Hans-Toni Junius, leading partner in the sixth generation, has the task of managing C.D. Wälzholz GmbH & Co. KG in Hagen (NRW) through this difficult time. He is chairman of the BDI/BDA committee for medium-sized companies.
Mr. Junius, as an entrepreneur, how do you experience the Corona pandemic?
We are feeling the economic slump. The business outlook for the coming weeks is very gloomy. We are helped by the fact that our operations in China are starting up again and Brazil and the USA were stable until recently. In the crisis, it pays off to have spread risks and opportunities more broadly over the past few years. Without open borders worldwide, the slump in Germany would be much more severe. Anyone who now advises protectionism is doing a disservice to medium-sized industrial companies.
What about the jobs in your company?
As a matter of principle, it is part of the shareholder family's self-image to manage the company sustainably, also by securing good jobs and earning opportunities for our employees. It is part of our DNA to deal responsibly with our workforce at home and abroad and to keep an eye on the welfare of the families of our company's employees. As management, we strive for personal contact and open exchange by being accessible to our employees even in difficult situations. As a supplier to the automotive industry and in view of the closely meshed climate policy, we feel strong pressure to change in the value-added network. We have therefore announced short-time work in some areas, and corona is now adding to the difficulties. We are using all operational possibilities to secure employment. For Germany as a whole to get through the corona crisis as well as possible, the industrial Mittelstand companies need state support in view of the current challenge: targeted, fast, unbureaucratic and practical.
You're asking for government assistance. What do you have in mind in particular?
The German government has understood that liquidity in companies is crucial. Simplified access to short-time work benefits is both right and important. It is intended to provide security for employees and their families and to relieve the burden on companies to a large extent. The Federal Government's planned financial emergency and aid programs are also a step in the right direction. In this context, it appears problematic that SMEs with more than ten employees can only obtain loans if they deposit full collateral with the bank. Politicians must quickly obtain practical assessments in order to be able to adjust in the interests of companies and workforces.
And beyond financial issues?
For example, it remains to be seen how Mittelstand companies will have to deal with deadlines and regulatory requirements. Mittelstand companies do not have their own staff or freelance specialists for this. In times like these, we hardly have anyone who can tackle all the current problems and, in addition, meet the bureaucratic requirements "just in time". But what happens if, for example, objection deadlines for tax issues or the application for exemption from the Renewable Energy Law levy are not submitted in time? Or if approval procedures stall due to a lack of staff in the relevant authorities and the cancellation of on-site inspections? What happens if expert examinations or audits, for example regarding environment or energy, cannot take place on site because nobody is allowed to travel? This requires responsible handling on the part of politics and authorities at federal, state and local level. Questions with high legal uncertainty tie up capacities. But we urgently need this capacity in order to be able to steer our companies through the crisis.

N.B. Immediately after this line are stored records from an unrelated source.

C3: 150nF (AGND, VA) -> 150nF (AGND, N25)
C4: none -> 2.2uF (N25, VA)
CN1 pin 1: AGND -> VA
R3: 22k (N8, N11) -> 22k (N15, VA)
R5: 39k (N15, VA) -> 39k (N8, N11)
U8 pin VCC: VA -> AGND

What else should politics do?
Many small and medium-sized enterprises are internationally active; we neither need nor want protectionism. It leads astray, nobody wins. Ultimately, current border closures endanger corporate value chains. If they break down, we will lose positive impulses from other regions and choke off the effects of recovery. We must prepare today everything that will help us out of the crisis tomorrow. Market and competition within the framework of the social market economy are also part of the solution to the crisis. The state can help in crises, but in the end, it is not the better entrepreneur. It is certain that, once the pandemic has abated, it must also be a matter of stimulating demand and quickly getting the economy back on track. Experience in China shows that this crisis will subside at some point. In Germany, the state should not insist too long on ensuring economic survival but should always keep an eye on when and how to switch to economic activation. If done correctly, this will help both companies and employees.
What about corporate solidarity in this special time?
Of course, solidarity between companies, sectors and regions can help. We have many positive experiences as business partners, suppliers and customers. At the same time, the relationship between the company and its principal bank is under pressure. This also applies to cooperation between companies in value-added networks. If banks are currently renegotiating or terminating existing loan agreements – worried about their own refinancing – companies and employees are endangered. A second wave of problems can then quickly arise on both sides. We should avoid this, not least in view of the current state aid measures. The significantly reduced risk of the house banks must now just as clearly increase the possibilities of the companies to get through the crisis. We are also currently hearing from small and medium-sized suppliers that large companies are pushing their homemade guidelines. There is an unannounced production stop, initiated orders are not corrected or are corrected late. Or financing systems and payment terms are questioned. These are all factors that can quickly raise existential questions for medium-sized family businesses. This is depressing – and the question arises as to how entrepreneurial families – even over generations – can keep the courage to continue their entrepreneurial activities. Living in solidarity, practicing fairness and remembering to work together successfully as respectable businesspeople – that would be good for everyone in challenging times. Because in the end, we can only be competitive on international markets by working together. This was true before the crisis, it is true during the crisis, and it will remain true after the crisis is over.